Table. Comparison of Short- and Long-Term Effects of Cell Therapy Between Groups With Low and High Numbers of Transplanted Cells
  Transplanted cell number P value
Low group High group
Patient no. 2, 4, 8 1, 3, 5, 6  
Cell number (×106) 12 (12, 18) 56 (51, 60) 0.04
Age (years) 60 (58, 65) 41 (35, 49) 0.15
Male sex 2 3 1.00
Etiology     0.49
 DCM 1 3  
 ICM 2 1  
Change between baseline and 2 months after cell transplantation
 BNP (pg/mL) +5 (−38, +104) −20 (−35, −13) 0.86
 LVEF (%) 0 (0, +1.5) +3 (−0.5, +4.3) 0.59
 % PVC (%) −0.1 (−0.2, +0.4) −0.6 (−0.6, +1.5) 0.80
 Peak V̇O2 (mL/min/kg) +0.4 (−0.1, +0.9) +1.6 (−0.3, +3.7) 0.53
Change between baseline and 5 years after cell transplantation
 BNP (pg/mL)* +152 (+116, +189) −35 (−41, +46) 0.40
 LVEF (%)* −13 (−16, −11) +2.0 (+1.5, +5.5) 0.20
 NYHA class     0.49
  Improved 0 0  
  Unchanged 1 3  
  Worsen or died 2 1  

Numeric values are expressed as median and interquartile range (25th percentile, 75th percentile). *Excludes patient no. 3 (heart transplantation) and patient no. 8 (died). BNP, B-type natriuretic peptide; DCM, dilated cardiomyopathy; ICM, ischemic cardiomyopathy; LVEF, left ventricular ejection fraction; NYHA, New York Heart Association; PVC, premature ventricular contraction; V̇O2, oxygen uptake. (Reproduced with permission from reference 10.)

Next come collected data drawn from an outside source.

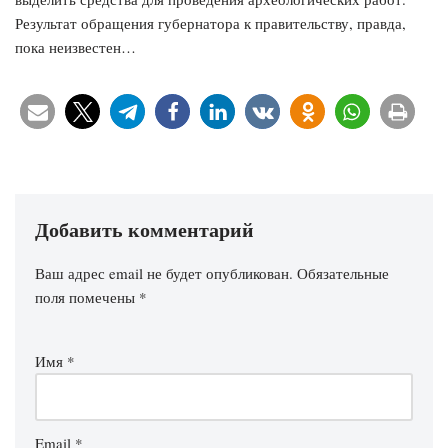
Результат обращения губернатора к правительству, правда,
пока неизвестен…
Добавить комментарий
Ваш адрес email не будет опубликован.
Обязательные
поля помечены
*
Имя
*
Email
*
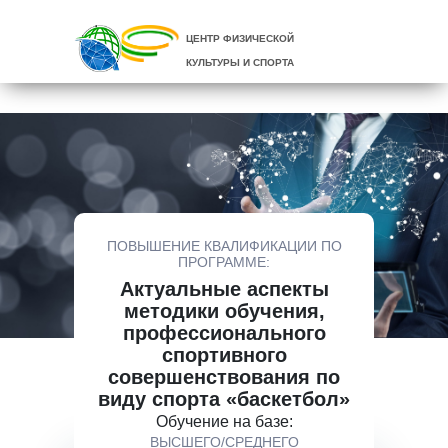
ЦЕНТР ФИЗИЧЕСКОЙ
КУЛЬТУРЫ И СПОРТА
ПОВЫШЕНИЕ КВАЛИФИКАЦИИ ПО
ПРОГРАММЕ:
Актуальные аспекты
методики обучения,
профессионального
спортивного
совершенствования по
виду спорта «баскетбол»
Обучение на базе:
ВЫСШЕГО/СРЕДНЕГО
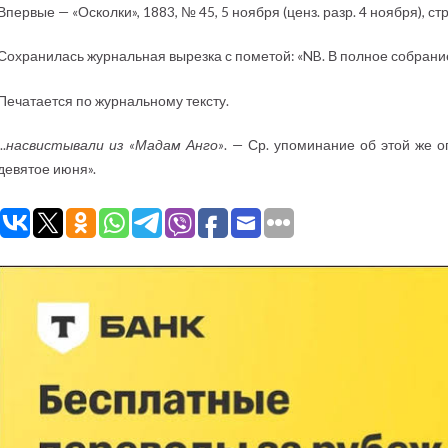
Впервые — «Осколки», 1883, № 45, 5 ноября (ценз. разр. 4 ноября), стр
Сохранилась журнальная вырезка с пометой: «NB. В полное собрание 
Печатается по журнальному тексту.
..
насвистывали из «Мадам Анго»
. — Ср. упоминание об этой же о
девятое июня».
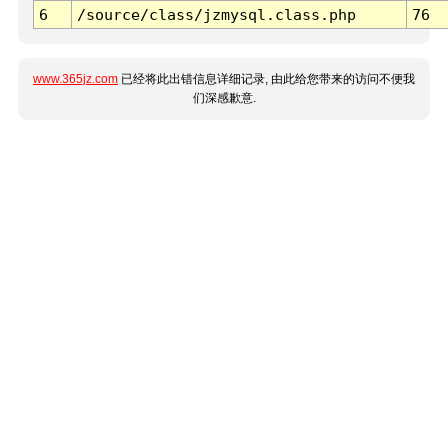
6
/source/class/jzmysql.class.php
76
www.365jz.com
已经将此出错信息详细记录, 由此给您带来的访问不便我
们深感歉意.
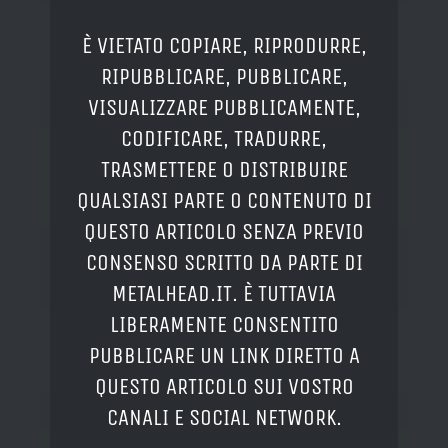
È VIETATO COPIARE, RIPRODURRE,
RIPUBBLICARE, PUBBLICARE,
VISUALIZZARE PUBBLICAMENTE,
CODIFICARE, TRADURRE,
TRASMETTERE O DISTRIBUIRE
QUALSIASI PARTE O CONTENUTO DI
QUESTO ARTICOLO SENZA PREVIO
CONSENSO SCRITTO DA PARTE DI
METALHEAD.IT. È TUTTAVIA
LIBERAMENTE CONSENTITO
PUBBLICARE UN LINK DIRETTO A
QUESTO ARTICOLO SUI VOSTRO
CANALI E SOCIAL NETWORK.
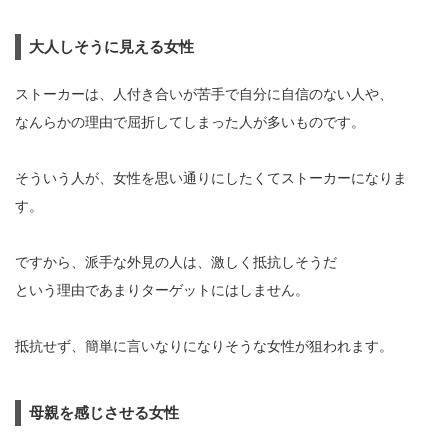
大人しそうに見える女性
ストーカーは、人付き合いが苦手で自分に自信のない人や、
なんらかの理由で屈折してしまった人が多いものです。
そういう人が、女性を思い通りにしたくてストーカーになりま
す。
ですから、派手な外見の人は、激しく抵抗しそうだ
という理由であまりターゲットにはしません。
抵抗せず、簡単に言いなりになりそうな女性が狙われます。
母親を感じさせる女性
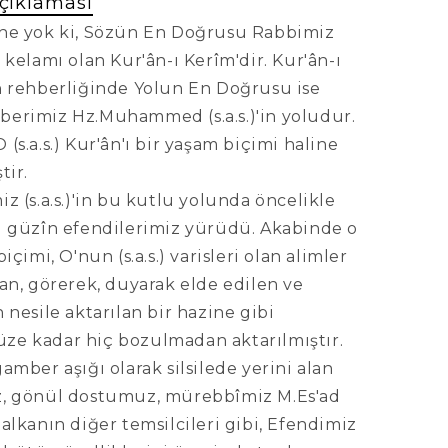
çıklaması
he yok ki, Sözün En Doğrusu Rabbimiz
 kelamı olan Kur'ân-ı Kerîm'dir. Kur'ân-ı
n rehberliğinde Yolun En Doğrusu ise
erimiz Hz.Muhammed (s.a.s.)'in yoludur.
(s.a.s.) Kur'ân'ı bir yaşam biçimi haline
tir.
z (s.a.s.)'in bu kutlu yolunda öncelikle
i güzîn efendilerimiz yürüdü. Akabinde o
biçimi, O'nun (s.a.s.) varisleri olan alimler
an, görerek, duyarak elde edilen ve
 nesile aktarılan bir hazine gibi
e kadar hiç bozulmadan aktarılmıştır.
amber aşığı olarak silsilede yerini alan
, gönül dostumuz, mürebbîmiz M.Es'ad
alkanın diğer temsilcileri gibi, Efendimiz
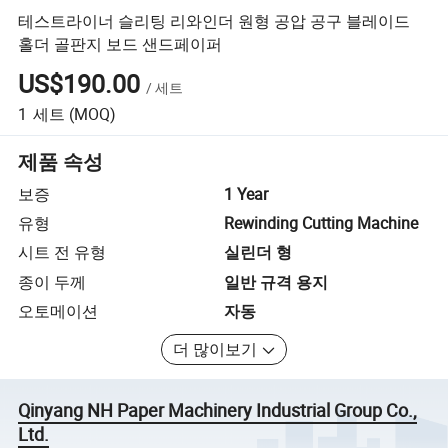
테스트라이너 슬리팅 리와인더 원형 공압 공구 블레이드
홀더 골판지 보드 샌드페이퍼
US$190.00
/
세트
1
세트
(MOQ)
제품 속성
보증
1 Year
유형
Rewinding Cutting Machine
시트 전 유형
실린더 형
종이 두께
일반 규격 용지
오토메이션
자동
더 많이보기
Qinyang NH Paper Machinery Industrial Group Co.,
Ltd.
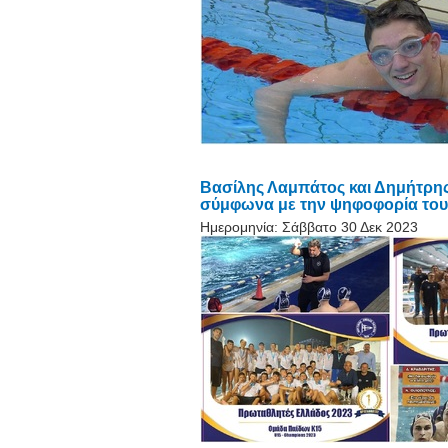
Βασίλης Λαμπάτος και Δημήτρης
σύμφωνα με την ψηφοφορία το
Ημερομηνία:
Σάββατο 30 Δεκ 2023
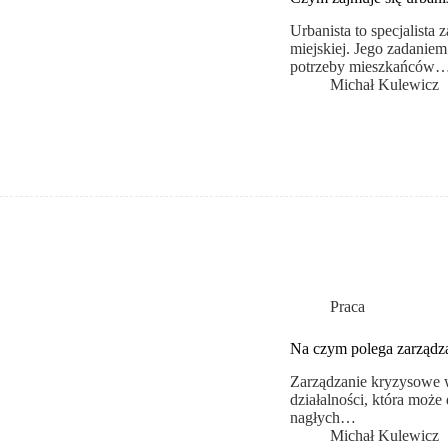
Urbanista to specjalista
miejskiej. Jego zadaniem
potrzeby mieszkańców
Michał Kulewicz
Praca
Na czym polega zarządz
Zarządzanie kryzysowe w
działalności, która moż
nagłych…
Michał Kulewicz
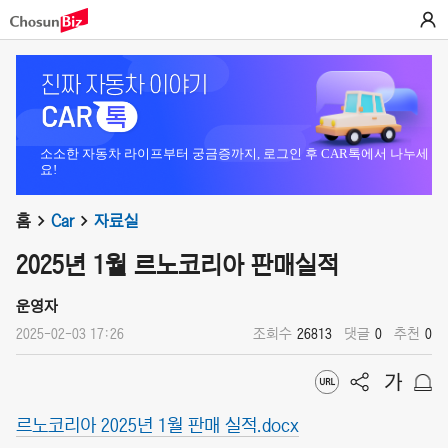
소소한 자동차 라이프부터 궁금증까지, 로그인 후 CAR톡에서 나누세
요!
홈
Car
자료실
2025년 1월 르노코리아 판매실적
운영자
2025-02-03 17:26
조회수
26813
댓글
0
추천
0
르노코리아 2025년 1월 판매 실적.docx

In summary, the safety and feasibility of BMMSC therapy for CHF patients has become widely recognized. The 10-year outcomes reported by Yagyu et al provide valuable information regarding long-term safety.10 The efficacy of current BMMSC therapy is favorable, but still modest.4 High-dose or repeated injections of BMMSCs might greatly improve the efficacy of cell therapy. Further investigations and technical/methodological improvements, as well as a well-designed clinical trial, could affirm the clinical application of MSC therapy for CHF treatment.

Conflict of Interest

The authors report no relationships that could be construed as a conflict of interest.